El siglo XXI será el siglo de la ecología por auténtica necesidad, toda vez que en su seno se albergan toda una recua de “bombas de tiempo” a punto de estallar: contaminación de aire, aguas y suelos; colapso de ecosistemas, desechos plásticos, nuevas enfermedades en formas de pandemia. Es decir, los años que restan de este siglo, nos abocarán a un desastre tras otro derivado de las negativas consecuencias de la globalización del liberalismo económico con su secuela de sobreexplotación y destrucción de la naturaleza.
La destrucción ecológica, hasta el momento, ha sido inmensa; en algunos casos, irreversible. Por eso, el cambio tendrá que ser casi revolucionario y a escala planetaria. Y cuánto más esperemos, más drástico será.
Pero ¿de verdad tiene relación la crisis ecológica con la salud y el bienestar de la población? La respuesta es sencilla: variaciones climáticas con temperaturas elevadas y sostenidas que duran varios meses, con lluvias poco frecuentes e irregulares que provocan sequías alterando los sistemas de producción naturales. En estas condiciones, vientos violentos y fuertes chaparrones destruyen suelos y vegetación arrastrados por repentinas masas de agua. Lo que provoca reducción mundial de producción de alimentos por desertificación de los suelos; incremento de inundaciones, reducción de la calidad de las aguas, agravamiento de los problemas de salud debido al polvo y contaminación transportada por los vientos, y pérdida de medios de subsistencia que obliga a poblaciones enteras a emigrar en busca de supervivencia.
No cabe ninguna duda; pese el negacionismo que se pueda manipular desde los países más ricos y mejor protegidos en la actualidad. Porque la lógica de la pasividad frente a la crisis climática no ha sido otra, sino que hasta ahora se ha mostrado con especial virulencia en los países más pobres y subdesarrollados.

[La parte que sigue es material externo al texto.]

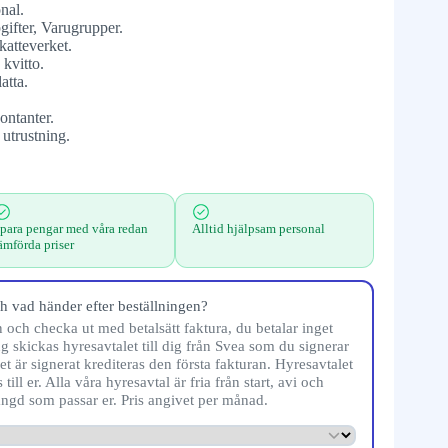
nal.
ifter, Varugrupper.
atteverket.
 kvitto.
atta.
ontanter.
 utrustning.
para pengar med våra redan
Alltid hjälpsam personal
ämförda priser
h vad händer efter beställningen?
och checka ut med betalsätt faktura, du betalar inget
ng skickas hyresavtalet till dig från Svea som du signerar
t är signerat krediteras den första fakturan. Hyresavtalet
till er. Alla våra hyresavtal är fria från start, avi och
ängd som passar er. Pris angivet per månad.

Pero esto ya ha cambiado. Los impactos climáticos comienzan a sucederse regularmente sobre los países ricos, en particular Estados Unidos y Australia. Lo que ha motivado que comiencen a preocuparse seriamente por ellos: organizaciones que intentan conformar un movimiento mundial por el clima, surgen con fuerza desde estos países intentando influir en la política de los Estados. Porque se trata de eso, exclusivamente, de política; de que los Estados fueran capaces de dar estatus oficial de amenaza existencial —al igual que se ha hecho con el SARS-CoV-2—, y combatirla con todos los medios necesarios.
No es tan difícil; se trata de decirle a la humanidad que el peligro está aquí; que el incendio de nuestra casa —el planeta Tierra— ha comenzado, y que para apagar las llamas es preciso comenzar por dejar atrás los combustibles fósiles lo antes que podamos. Pero ¿estamos preparados para enfrentarnos a grandes corporaciones como Exxon Mobil; BP, o la Shell?; y poner fin a su poderío y operaciones.
Lo cierto es que, hoy por hoy, no hay ninguna razón para creer que las naciones actuarán cuando sus propios territorios vayan siendo arrasados por la acción del cambio climático. Y la razón por las que no se tomarán estas medidas solo derivan de la incapacidad de enfrentarse al poder concentrado en la industria de los combustibles fósiles: ni la desigualdad social, ni las dramáticas consecuencias del cambio climático amenazan a estas corporaciones; pero pasar a cero emisiones, sí.
De modo que, si no podemos esperar que el cambio se promueva desde arriba, desde las estructuras institucionales del poder, habrá que hacerlo desde abajo, desde la concienciación y movilización de las grandes masas ciudadanas orientadas a exigir el cambio de paradigma económico con base en las energías renovables. Debe frenarse urgentemente la deforestación, especialmente de las selvas tropicales; que los árboles vuelvan a crecer sobre los pastos de ganado y las plantaciones de soja. Y frente a ello, solo se oponen los intereses de ciertos sectores muy poderosos. Ahí es donde radica el problema, Y ahí es donde debe centrarse la solución.